O violão, as teias e a voz do João se bastavam; nada de vitrola, de orquestra, de piano do Tom
19 de Junho de 2022, 17:00
Lúcio Verçoza é sociólogo, professor e autor do livro 'Os Homens-cangurus dos Canaviais alagoanos'
Um dia, um dia qualquer de 1958, uma aranha saiu do roda teto do quarto e entrou num violão. Fez teia, se aqueceu na madeira e escutou a batida suave junto a uma voz sussurrada, como ao pé de ouvido: “É amor / Hô-bá-lá-lá/ Hô-bá-lá-lá, uma canção/ Quem ouvir o Hô-bá-lá-lá/ Terá feliz o coração”. Não quis mais sair dali, ficou lá dentro, escondida e tecendo discretamente as suas teias.
Ainda naquele ano, saiu do apartamento, cruzou as ruas da Cinelândia e entrou no estúdio da Odeon. Escutou pela primeira vez orquestra, flauta, piano e percussão: “Vai minha tristeza/ E diz a ela/ Que sem ela não pode ser”. Quando as cordas do violão vibravam, os fios da teia balançavam, e a aranha se sentia numa rede, para lá e para cá. O curioso é que o balanço da teia emitia um som discreto, discreto porém suficiente para daquela caixa acústica sair uma batida diferente: “Vamos deixar desse negócio de você viver sem mim/ Não quero mais desse negócio de você longe de mim”. A aranha estava longe das paredes de tijolos, mas vivendo onde queria. Ela estava fascinada por morar no violão do João Gilberto.
Passou mais de três anos se alimentando de pequenos mosquitos e de boa música. Nesse meio tempo, a aranha entrou novamente no estúdio para gravar “O amor, o Sorriso e a Flor” (1960), álbum que contém uma das suas músicas preferidas “Samba de uma Nota só”, e também o disco “João Gilberto” (1961), com a clássica faixa “Insensatez”. Até que chegou novembro de 1962. Sua morada móvel deixou as latitudes latinas e foi parar em Nova York.
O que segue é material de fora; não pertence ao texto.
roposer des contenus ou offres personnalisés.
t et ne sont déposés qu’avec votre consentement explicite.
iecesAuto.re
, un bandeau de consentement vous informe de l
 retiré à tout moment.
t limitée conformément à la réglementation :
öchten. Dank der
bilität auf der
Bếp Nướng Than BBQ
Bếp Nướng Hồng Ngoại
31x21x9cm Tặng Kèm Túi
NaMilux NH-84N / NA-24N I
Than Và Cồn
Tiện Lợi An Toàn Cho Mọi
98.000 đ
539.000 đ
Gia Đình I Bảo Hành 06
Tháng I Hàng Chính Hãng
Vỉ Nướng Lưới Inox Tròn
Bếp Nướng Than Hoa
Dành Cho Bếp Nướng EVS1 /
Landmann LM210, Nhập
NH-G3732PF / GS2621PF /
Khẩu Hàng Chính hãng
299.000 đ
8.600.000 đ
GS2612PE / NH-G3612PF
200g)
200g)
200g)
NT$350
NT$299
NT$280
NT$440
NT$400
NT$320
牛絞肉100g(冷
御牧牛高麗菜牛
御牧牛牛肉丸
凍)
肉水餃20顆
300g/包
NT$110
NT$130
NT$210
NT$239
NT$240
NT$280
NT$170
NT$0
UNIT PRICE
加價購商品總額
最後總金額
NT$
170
O pior para ela foi se alimentar no avião; o voo foi longo e não havia mosquitos em quantidade. Numa quarta-feira chuvosa, no dia 21 de novembro de 1962, a aranha subiu faminta no palco do Carnegie Hall. Eram três mil pessoas na casa; ela nunca havia se apresentado para um público tão grande. Na plateia, Miles Davis ouviu atentamente e desconfiou que aquela batida diferente do violão do João Gilberto guardava algum segredo, talvez nem o próprio João pressentia o que era.
Reclusa, a aranha se satisfazia sozinha, escutando o som das suas teias em contato com a vibração das cordas do violão. Era uma solidão que somava. Era uma reclusão que agregava algo no mundo interior da aranha. Preferia os acordes intimistas no quarto, do que as plateias barulhentas de três mil pessoas. Cada cochicho mínimo no teatro entrava na caixa de ressonância da sua morada como uma pontada dissonante, como algo irritante. O violão, as teias e a voz do João se bastavam. Nada de vitrola, de orquestra, de piano do Tom... Chegou uma altura que para ela muitos sons eram nada além de uma ilusão. E vivia no seu mundo fechado.
De teia em teia. De acorde em acorde. O tempo correu sem a aranha notar. Dentro do violão do João, o tempo era outro. E a aranha não notou o peso dos anos. Quando deu por si, estava longe do apartamento e distante da voz do João. Sem o João, a morada não tinha encanto. Ninguém tocava mais no violão, virou peça cultuada, de apreciação estática. A aranha continuou milagrosamente escondida, deprimida e milagrosamente escondida. Com suas teias paradas, sem emitir som.
Até que um dia, no ápice da melancolia, ela criou coragem e decidiu sair de dentro do violão. Livrou-se de ser esmagada pela sola do sapato de um fã do João, correu pelo rodapé do museu, subiu na parede, chegou até a luminosidade solar da janela e se atirou do sétimo andar. Caiu na contramão, nos trastes do meu violão. Rapidamente, suas oito patas se moveram pelas cordas de nylon e em seguida mergulhou na boca da caixa acústica. Desde então, o som que sai dele nunca mais foi o mesmo. Os amigos perguntam: “Como você aprendeu a tocar tão bem?” Eu me finjo de doido e pisco o olho, mirando as teias no interior do meu violão.